======== STORED DATA ========
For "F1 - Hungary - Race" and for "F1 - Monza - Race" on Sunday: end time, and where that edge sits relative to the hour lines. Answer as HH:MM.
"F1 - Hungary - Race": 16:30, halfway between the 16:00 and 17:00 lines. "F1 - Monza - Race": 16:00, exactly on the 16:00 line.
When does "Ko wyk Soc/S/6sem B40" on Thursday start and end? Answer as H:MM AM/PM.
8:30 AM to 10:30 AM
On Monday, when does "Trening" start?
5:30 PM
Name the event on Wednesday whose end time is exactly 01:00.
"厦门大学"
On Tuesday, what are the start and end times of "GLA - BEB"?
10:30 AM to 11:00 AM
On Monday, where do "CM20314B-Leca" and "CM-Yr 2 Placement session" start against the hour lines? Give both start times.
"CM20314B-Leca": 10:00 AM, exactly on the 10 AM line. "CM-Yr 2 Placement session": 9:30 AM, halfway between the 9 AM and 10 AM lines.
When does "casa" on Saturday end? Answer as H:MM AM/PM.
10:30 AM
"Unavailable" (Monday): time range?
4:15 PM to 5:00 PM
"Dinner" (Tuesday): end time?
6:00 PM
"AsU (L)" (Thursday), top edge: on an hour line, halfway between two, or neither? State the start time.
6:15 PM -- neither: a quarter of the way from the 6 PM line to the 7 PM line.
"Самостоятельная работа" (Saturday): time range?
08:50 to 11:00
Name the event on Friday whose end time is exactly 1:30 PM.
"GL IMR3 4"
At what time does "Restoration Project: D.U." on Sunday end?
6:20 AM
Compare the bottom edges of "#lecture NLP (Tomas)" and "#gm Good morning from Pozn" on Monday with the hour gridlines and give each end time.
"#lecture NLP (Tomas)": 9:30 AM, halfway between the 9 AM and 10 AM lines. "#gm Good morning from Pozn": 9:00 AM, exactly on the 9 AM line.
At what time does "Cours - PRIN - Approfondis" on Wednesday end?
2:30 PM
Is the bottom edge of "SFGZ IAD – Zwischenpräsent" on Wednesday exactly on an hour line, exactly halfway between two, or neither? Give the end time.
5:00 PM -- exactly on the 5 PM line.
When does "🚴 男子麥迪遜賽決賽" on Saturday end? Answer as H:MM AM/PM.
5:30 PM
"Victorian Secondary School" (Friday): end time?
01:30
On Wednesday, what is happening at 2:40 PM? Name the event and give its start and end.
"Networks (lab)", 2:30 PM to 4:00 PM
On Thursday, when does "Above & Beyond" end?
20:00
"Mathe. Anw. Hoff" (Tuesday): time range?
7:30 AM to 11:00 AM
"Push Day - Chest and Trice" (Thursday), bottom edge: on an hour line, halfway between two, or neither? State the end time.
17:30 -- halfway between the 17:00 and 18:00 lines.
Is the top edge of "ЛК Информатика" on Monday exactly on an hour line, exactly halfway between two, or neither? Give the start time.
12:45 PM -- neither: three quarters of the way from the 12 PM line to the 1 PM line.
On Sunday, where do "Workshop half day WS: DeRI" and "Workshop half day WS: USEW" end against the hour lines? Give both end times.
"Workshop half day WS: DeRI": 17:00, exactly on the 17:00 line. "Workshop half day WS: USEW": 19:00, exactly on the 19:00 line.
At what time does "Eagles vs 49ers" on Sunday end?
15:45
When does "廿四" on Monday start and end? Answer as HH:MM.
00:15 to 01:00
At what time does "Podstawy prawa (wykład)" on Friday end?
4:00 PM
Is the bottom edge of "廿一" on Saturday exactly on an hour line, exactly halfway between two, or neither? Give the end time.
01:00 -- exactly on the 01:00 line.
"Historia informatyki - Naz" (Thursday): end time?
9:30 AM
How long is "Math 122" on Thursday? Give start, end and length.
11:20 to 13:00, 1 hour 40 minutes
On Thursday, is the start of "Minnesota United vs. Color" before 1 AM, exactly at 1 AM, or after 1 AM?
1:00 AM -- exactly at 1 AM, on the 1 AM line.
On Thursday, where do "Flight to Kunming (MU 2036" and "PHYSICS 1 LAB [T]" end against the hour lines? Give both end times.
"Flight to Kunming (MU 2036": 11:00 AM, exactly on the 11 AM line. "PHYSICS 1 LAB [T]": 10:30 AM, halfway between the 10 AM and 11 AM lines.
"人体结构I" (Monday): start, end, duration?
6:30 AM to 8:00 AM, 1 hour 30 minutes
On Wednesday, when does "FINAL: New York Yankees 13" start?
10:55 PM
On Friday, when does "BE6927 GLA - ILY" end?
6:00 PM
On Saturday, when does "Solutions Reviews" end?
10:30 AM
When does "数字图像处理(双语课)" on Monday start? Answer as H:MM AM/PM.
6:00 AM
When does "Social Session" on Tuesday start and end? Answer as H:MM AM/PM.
========
WRITTEN TASK
Copy out every item above word for word, keeping each one on its own line.

EXERCISE SOLUTION
For "F1 - Hungary - Race" and for "F1 - Monza - Race" on Sunday: end time, and where that edge sits relative to the hour lines. Answer as HH:MM.
"F1 - Hungary - Race": 16:30, halfway between the 16:00 and 17:00 lines. "F1 - Monza - Race": 16:00, exactly on the 16:00 line.
When does "Ko wyk Soc/S/6sem B40" on Thursday start and end? Answer as H:MM AM/PM.
8:30 AM to 10:30 AM
On Monday, when does "Trening" start?
5:30 PM
Name the event on Wednesday whose end time is exactly 01:00.
"厦门大学"
On Tuesday, what are the start and end times of "GLA - BEB"?
10:30 AM to 11:00 AM
On Monday, where do "CM20314B-Leca" and "CM-Yr 2 Placement session" start against the hour lines? Give both start times.
"CM20314B-Leca": 10:00 AM, exactly on the 10 AM line. "CM-Yr 2 Placement session": 9:30 AM, halfway between the 9 AM and 10 AM lines.
When does "casa" on Saturday end? Answer as H:MM AM/PM.
10:30 AM
"Unavailable" (Monday): time range?
4:15 PM to 5:00 PM
"Dinner" (Tuesday): end time?
6:00 PM
"AsU (L)" (Thursday), top edge: on an hour line, halfway between two, or neither? State the start time.
6:15 PM -- neither: a quarter of the way from the 6 PM line to the 7 PM line.
"Самостоятельная работа" (Saturday): time range?
08:50 to 11:00
Name the event on Friday whose end time is exactly 1:30 PM.
"GL IMR3 4"
At what time does "Restoration Project: D.U." on Sunday end?
6:20 AM
Compare the bottom edges of "#lecture NLP (Tomas)" and "#gm Good morning from Pozn" on Monday with the hour gridlines and give each end time.
"#lecture NLP (Tomas)": 9:30 AM, halfway between the 9 AM and 10 AM lines. "#gm Good morning from Pozn": 9:00 AM, exactly on the 9 AM line.
At what time does "Cours - PRIN - Approfondis" on Wednesday end?
2:30 PM
Is the bottom edge of "SFGZ IAD – Zwischenpräsent" on Wednesday exactly on an hour line, exactly halfway between two, or neither? Give the end time.
5:00 PM -- exactly on the 5 PM line.
When does "🚴 男子麥迪遜賽決賽" on Saturday end? Answer as H:MM AM/PM.
5:30 PM
"Victorian Secondary School" (Friday): end time?
01:30
On Wednesday, what is happening at 2:40 PM? Name the event and give its start and end.
"Networks (lab)", 2:30 PM to 4:00 PM
On Thursday, when does "Above & Beyond" end?
20:00
"Mathe. Anw. Hoff" (Tuesday): time range?
7:30 AM to 11:00 AM
"Push Day - Chest and Trice" (Thursday), bottom edge: on an hour line, halfway between two, or neither? State the end time.
17:30 -- halfway between the 17:00 and 18:00 lines.
Is the top edge of "ЛК Информатика" on Monday exactly on an hour line, exactly halfway between two, or neither? Give the start time.
12:45 PM -- neither: three quarters of the way from the 12 PM line to the 1 PM line.
On Sunday, where do "Workshop half day WS: DeRI" and "Workshop half day WS: USEW" end against the hour lines? Give both end times.
"Workshop half day WS: DeRI": 17:00, exactly on the 17:00 line. "Workshop half day WS: USEW": 19:00, exactly on the 19:00 line.
At what time does "Eagles vs 49ers" on Sunday end?
15:45
When does "廿四" on Monday start and end? Answer as HH:MM.
00:15 to 01:00
At what time does "Podstawy prawa (wykład)" on Friday end?
4:00 PM
Is the bottom edge of "廿一" on Saturday exactly on an hour line, exactly halfway between two, or neither? Give the end time.
01:00 -- exactly on the 01:00 line.
"Historia informatyki - Naz" (Thursday): end time?
9:30 AM
How long is "Math 122" on Thursday? Give start, end and length.
11:20 to 13:00, 1 hour 40 minutes
On Thursday, is the start of "Minnesota United vs. Color" before 1 AM, exactly at 1 AM, or after 1 AM?
1:00 AM -- exactly at 1 AM, on the 1 AM line.
On Thursday, where do "Flight to Kunming (MU 2036" and "PHYSICS 1 LAB [T]" end against the hour lines? Give both end times.
"Flight to Kunming (MU 2036": 11:00 AM, exactly on the 11 AM line. "PHYSICS 1 LAB [T]": 10:30 AM, halfway between the 10 AM and 11 AM lines.
"人体结构I" (Monday): start, end, duration?
6:30 AM to 8:00 AM, 1 hour 30 minutes
On Wednesday, when does "FINAL: New York Yankees 13" start?
10:55 PM
On Friday, when does "BE6927 GLA - ILY" end?
6:00 PM
On Saturday, when does "Solutions Reviews" end?
10:30 AM
When does "数字图像处理(双语课)" on Monday start? Answer as H:MM AM/PM.
6:00 AM
When does "Social Session" on Tuesday start and end? Answer as H:MM AM/PM.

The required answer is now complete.